>> Begin Records for the task
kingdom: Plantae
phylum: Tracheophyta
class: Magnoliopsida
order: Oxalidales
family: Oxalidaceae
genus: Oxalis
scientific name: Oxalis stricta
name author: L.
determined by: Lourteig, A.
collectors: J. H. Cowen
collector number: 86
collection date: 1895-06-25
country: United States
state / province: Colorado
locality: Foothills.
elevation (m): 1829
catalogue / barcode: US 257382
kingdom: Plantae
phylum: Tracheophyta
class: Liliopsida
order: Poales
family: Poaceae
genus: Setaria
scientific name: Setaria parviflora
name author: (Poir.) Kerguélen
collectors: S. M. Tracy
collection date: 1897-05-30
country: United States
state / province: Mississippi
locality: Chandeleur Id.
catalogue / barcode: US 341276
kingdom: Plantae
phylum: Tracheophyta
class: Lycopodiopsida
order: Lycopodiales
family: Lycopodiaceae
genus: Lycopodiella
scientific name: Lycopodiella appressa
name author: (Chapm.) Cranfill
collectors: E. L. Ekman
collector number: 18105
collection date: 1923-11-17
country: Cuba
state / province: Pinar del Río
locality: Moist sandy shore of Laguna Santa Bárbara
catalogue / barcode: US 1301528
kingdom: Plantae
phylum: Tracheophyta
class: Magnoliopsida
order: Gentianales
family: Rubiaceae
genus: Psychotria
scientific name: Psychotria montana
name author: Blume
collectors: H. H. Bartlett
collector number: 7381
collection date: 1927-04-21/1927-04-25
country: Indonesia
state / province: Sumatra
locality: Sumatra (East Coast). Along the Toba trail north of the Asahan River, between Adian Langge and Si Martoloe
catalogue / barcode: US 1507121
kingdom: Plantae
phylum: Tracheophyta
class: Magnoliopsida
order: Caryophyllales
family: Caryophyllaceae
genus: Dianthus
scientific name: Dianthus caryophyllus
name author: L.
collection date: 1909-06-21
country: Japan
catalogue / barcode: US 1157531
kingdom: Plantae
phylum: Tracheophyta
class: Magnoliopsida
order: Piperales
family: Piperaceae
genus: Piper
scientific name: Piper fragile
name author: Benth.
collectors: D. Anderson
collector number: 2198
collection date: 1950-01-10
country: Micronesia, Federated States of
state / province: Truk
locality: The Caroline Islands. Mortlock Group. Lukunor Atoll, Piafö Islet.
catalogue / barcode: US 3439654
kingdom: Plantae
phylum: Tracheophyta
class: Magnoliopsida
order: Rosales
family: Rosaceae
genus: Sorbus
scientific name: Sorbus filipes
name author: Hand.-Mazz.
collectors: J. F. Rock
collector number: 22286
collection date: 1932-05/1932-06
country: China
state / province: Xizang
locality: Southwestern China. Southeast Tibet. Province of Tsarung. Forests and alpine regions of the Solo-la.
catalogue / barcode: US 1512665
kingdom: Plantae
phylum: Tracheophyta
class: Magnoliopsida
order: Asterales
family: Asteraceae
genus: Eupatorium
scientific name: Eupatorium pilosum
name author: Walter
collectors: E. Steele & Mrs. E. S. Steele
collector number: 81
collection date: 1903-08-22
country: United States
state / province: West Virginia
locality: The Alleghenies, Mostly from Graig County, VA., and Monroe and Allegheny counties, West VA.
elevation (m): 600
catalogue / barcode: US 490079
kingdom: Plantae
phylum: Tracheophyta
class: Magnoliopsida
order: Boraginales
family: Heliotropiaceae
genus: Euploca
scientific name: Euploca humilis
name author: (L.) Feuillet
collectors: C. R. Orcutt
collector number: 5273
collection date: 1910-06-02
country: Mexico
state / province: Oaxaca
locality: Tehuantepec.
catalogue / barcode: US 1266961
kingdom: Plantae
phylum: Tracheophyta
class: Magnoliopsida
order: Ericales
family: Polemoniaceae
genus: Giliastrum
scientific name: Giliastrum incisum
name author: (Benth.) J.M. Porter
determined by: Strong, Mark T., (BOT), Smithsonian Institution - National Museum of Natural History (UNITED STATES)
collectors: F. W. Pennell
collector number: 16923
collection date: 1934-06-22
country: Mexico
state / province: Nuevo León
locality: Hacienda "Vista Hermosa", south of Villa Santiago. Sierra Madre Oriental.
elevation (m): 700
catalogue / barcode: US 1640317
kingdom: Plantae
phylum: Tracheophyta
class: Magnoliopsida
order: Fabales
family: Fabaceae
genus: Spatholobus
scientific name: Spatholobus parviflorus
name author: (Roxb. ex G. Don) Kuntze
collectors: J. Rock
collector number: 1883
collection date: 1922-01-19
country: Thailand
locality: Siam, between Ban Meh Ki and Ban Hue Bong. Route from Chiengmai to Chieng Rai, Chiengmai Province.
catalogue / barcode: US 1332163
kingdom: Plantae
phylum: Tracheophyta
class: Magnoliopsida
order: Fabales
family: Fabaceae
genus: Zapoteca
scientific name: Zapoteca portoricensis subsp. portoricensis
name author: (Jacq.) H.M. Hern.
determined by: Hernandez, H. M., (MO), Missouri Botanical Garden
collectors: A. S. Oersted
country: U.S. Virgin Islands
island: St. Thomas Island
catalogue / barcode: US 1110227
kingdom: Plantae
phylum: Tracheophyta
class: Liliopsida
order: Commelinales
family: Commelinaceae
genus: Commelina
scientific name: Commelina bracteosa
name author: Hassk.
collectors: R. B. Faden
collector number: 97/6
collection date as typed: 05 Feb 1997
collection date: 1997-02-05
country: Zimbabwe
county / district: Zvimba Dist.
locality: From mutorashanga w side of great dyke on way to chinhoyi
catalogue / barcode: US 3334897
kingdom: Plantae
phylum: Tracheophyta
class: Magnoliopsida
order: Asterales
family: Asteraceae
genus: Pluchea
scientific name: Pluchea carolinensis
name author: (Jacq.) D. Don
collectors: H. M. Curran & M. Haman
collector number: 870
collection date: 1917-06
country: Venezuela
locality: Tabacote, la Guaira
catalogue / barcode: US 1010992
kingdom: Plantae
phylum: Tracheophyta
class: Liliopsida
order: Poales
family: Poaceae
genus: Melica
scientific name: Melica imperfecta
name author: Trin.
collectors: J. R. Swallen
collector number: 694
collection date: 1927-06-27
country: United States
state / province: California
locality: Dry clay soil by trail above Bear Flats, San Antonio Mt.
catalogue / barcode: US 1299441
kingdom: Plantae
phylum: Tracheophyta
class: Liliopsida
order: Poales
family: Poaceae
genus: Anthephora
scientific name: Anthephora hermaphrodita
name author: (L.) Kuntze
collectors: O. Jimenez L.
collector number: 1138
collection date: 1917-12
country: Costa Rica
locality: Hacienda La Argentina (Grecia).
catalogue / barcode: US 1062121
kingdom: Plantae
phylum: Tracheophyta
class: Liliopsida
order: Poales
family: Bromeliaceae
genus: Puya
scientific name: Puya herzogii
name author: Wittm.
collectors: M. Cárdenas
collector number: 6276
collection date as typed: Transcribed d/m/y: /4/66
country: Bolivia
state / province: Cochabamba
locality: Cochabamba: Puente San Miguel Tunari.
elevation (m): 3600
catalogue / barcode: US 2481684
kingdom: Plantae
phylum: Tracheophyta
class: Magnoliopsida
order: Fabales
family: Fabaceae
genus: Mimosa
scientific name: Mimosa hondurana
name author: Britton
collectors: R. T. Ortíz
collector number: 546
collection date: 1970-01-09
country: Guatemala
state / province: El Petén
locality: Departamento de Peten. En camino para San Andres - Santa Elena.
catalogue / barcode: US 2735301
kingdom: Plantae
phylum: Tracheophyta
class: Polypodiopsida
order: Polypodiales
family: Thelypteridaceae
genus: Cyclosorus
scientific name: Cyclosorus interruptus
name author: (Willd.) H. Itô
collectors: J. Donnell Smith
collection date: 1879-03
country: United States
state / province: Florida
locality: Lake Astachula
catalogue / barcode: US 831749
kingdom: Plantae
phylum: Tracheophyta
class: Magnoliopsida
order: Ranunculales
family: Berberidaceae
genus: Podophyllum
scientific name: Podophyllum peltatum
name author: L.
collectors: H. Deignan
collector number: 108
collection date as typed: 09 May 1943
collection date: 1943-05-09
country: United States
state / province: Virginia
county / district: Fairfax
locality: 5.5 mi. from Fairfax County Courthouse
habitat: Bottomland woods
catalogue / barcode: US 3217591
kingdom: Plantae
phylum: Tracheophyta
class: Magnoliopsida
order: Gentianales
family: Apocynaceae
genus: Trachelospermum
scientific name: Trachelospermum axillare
>> End Records for the task
**Given problem**: Report each line of the listing above that contains the string "elevation", copied in full.

**Solution to this problem**:
elevation (m): 1829
elevation (m): 600
elevation (m): 700
elevation (m): 3600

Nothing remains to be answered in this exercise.